ASSIGNMENT =
Each line containing the string "right" should be copied out of the entries.

EXERCISE INPUTS =
_ _ _ _ _

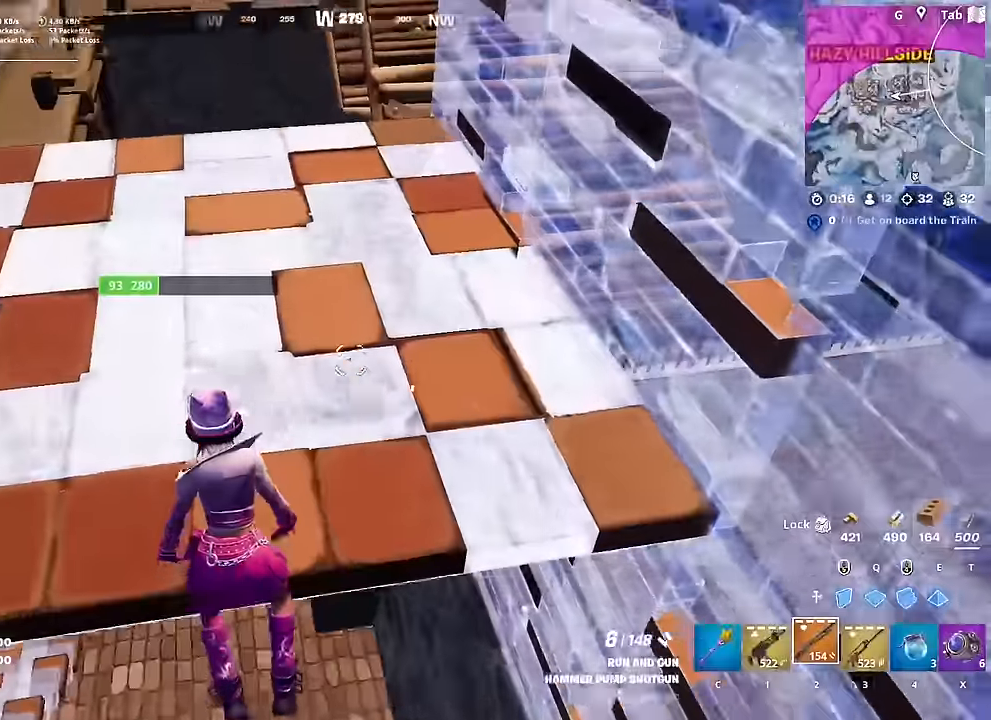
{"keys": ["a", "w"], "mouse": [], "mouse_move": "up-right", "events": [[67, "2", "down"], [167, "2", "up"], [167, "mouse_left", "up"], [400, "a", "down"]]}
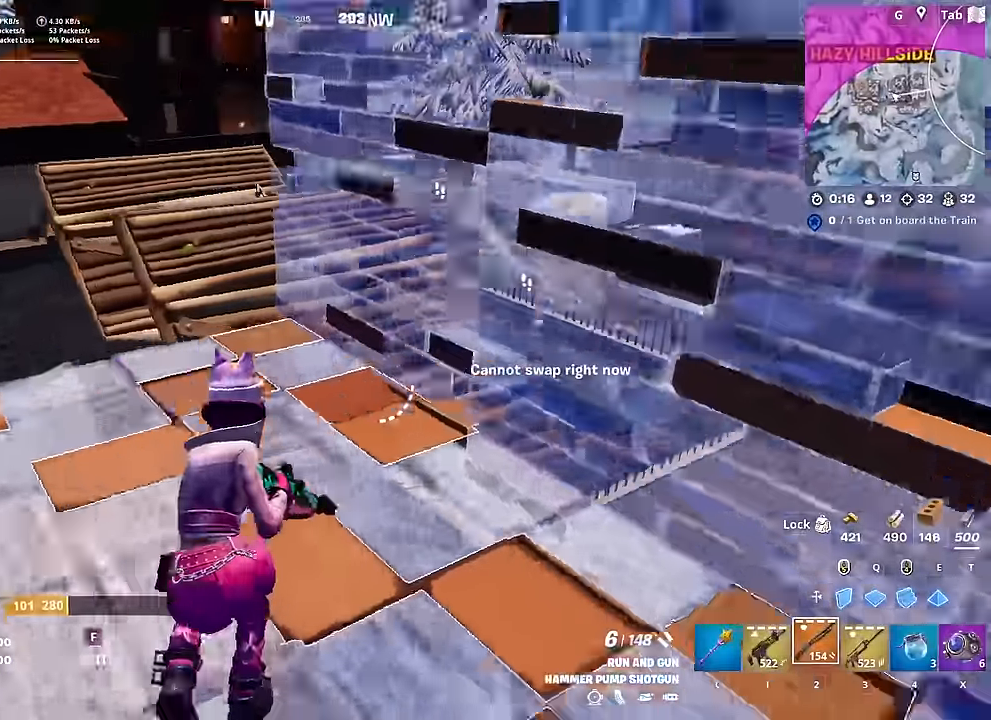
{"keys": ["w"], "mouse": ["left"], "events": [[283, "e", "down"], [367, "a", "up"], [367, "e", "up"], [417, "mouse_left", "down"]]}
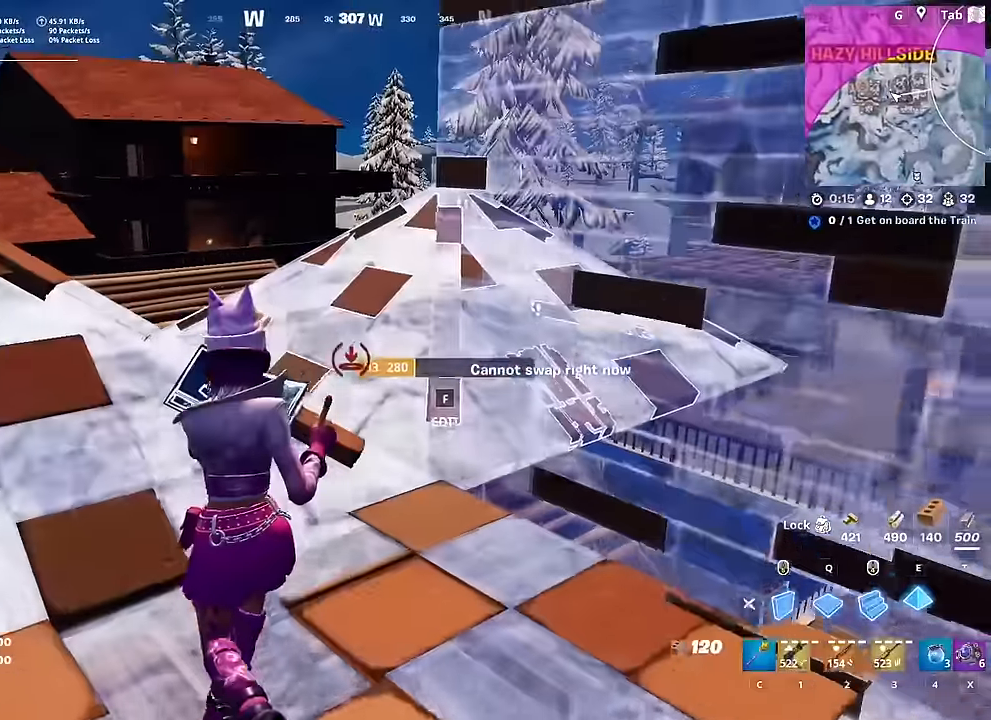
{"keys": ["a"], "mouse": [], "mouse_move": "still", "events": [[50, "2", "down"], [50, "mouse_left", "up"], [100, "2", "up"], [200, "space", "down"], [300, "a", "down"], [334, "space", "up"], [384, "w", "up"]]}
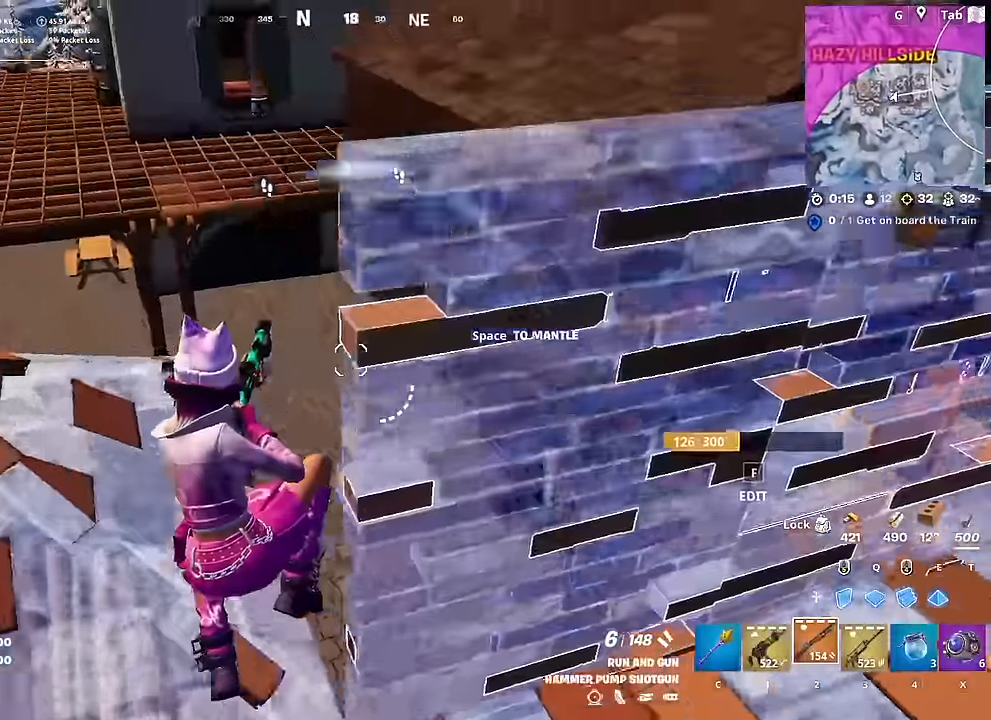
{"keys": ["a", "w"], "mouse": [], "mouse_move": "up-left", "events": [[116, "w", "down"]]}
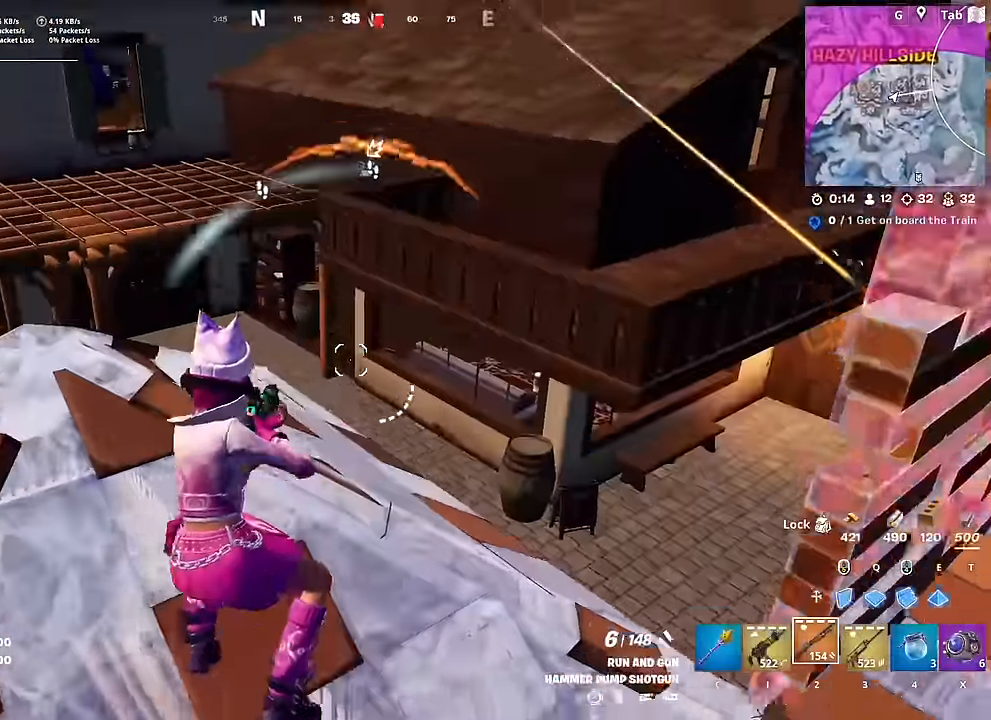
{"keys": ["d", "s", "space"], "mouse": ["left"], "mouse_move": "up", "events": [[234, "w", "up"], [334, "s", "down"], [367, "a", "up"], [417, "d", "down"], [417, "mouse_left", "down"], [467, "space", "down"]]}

_ _ _ _ _

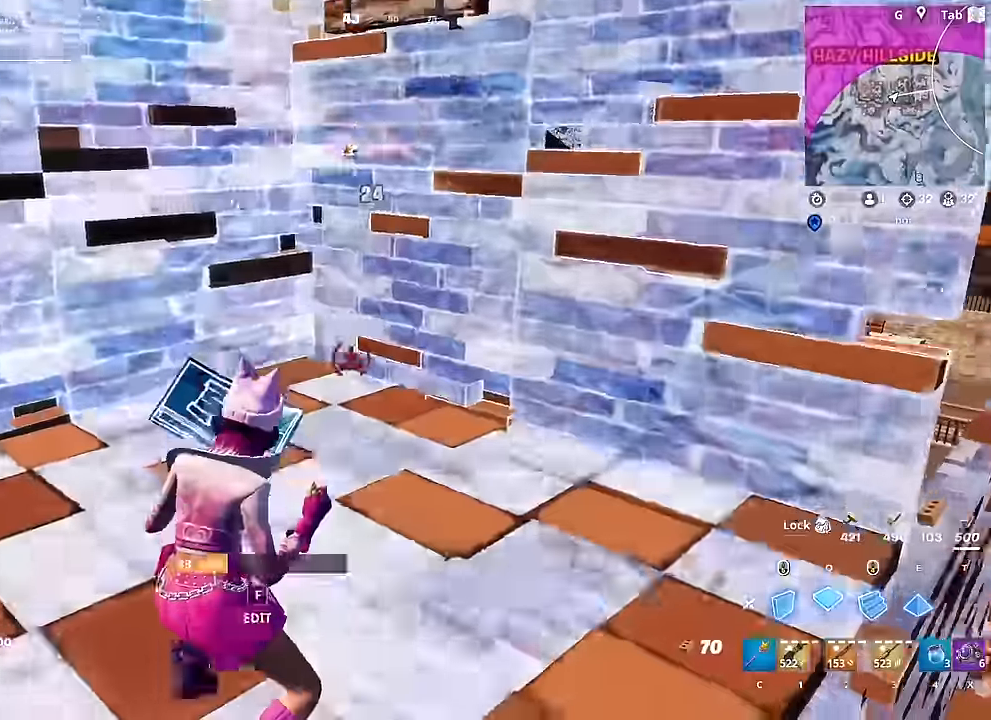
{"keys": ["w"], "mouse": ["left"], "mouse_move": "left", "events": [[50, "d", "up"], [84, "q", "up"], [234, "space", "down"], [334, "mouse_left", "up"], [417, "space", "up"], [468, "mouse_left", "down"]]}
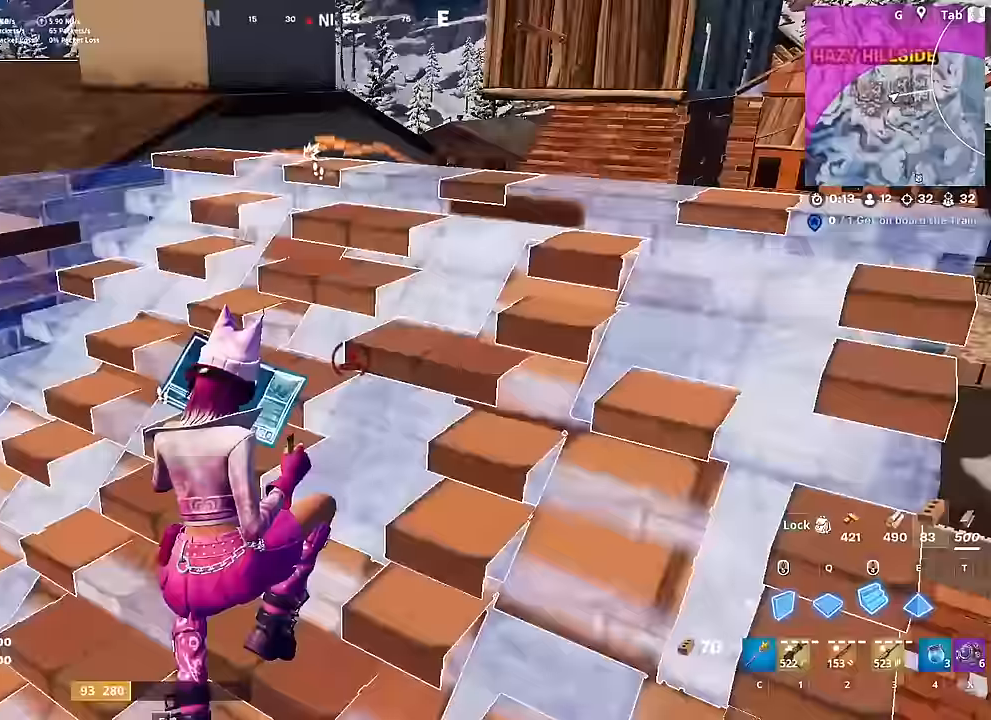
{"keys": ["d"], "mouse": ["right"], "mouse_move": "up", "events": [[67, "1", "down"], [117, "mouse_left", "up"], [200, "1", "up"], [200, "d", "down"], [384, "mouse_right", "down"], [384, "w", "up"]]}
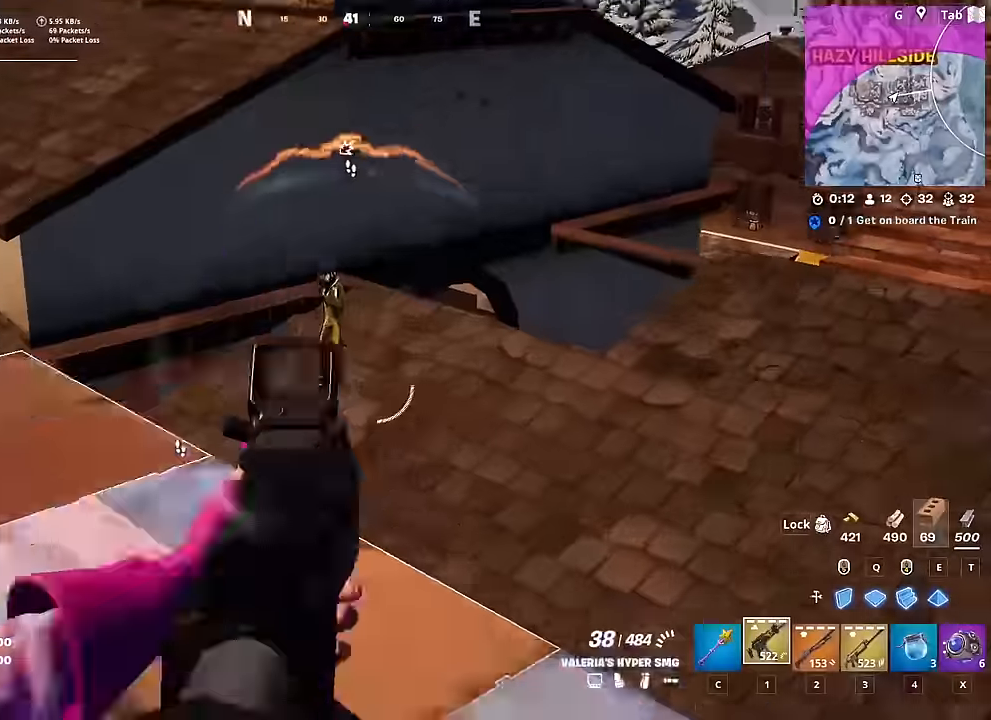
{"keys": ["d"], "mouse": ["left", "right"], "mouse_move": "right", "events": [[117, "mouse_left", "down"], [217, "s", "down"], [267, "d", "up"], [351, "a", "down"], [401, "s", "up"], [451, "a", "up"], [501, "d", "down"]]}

_ _ _ _ _

RESPONSE FOR THIS EXERCISE =
{"keys": ["a", "w"], "mouse": [], "mouse_move": "up-right", "events": [[67, "2", "down"], [167, "2", "up"], [167, "mouse_left", "up"], [400, "a", "down"]]}
{"keys": ["d"], "mouse": ["right"], "mouse_move": "up", "events": [[67, "1", "down"], [117, "mouse_left", "up"], [200, "1", "up"], [200, "d", "down"], [384, "mouse_right", "down"], [384, "w", "up"]]}
{"keys": ["d"], "mouse": ["left", "right"], "mouse_move": "right", "events": [[117, "mouse_left", "down"], [217, "s", "down"], [267, "d", "up"], [351, "a", "down"], [401, "s", "up"], [451, "a", "up"], [501, "d", "down"]]}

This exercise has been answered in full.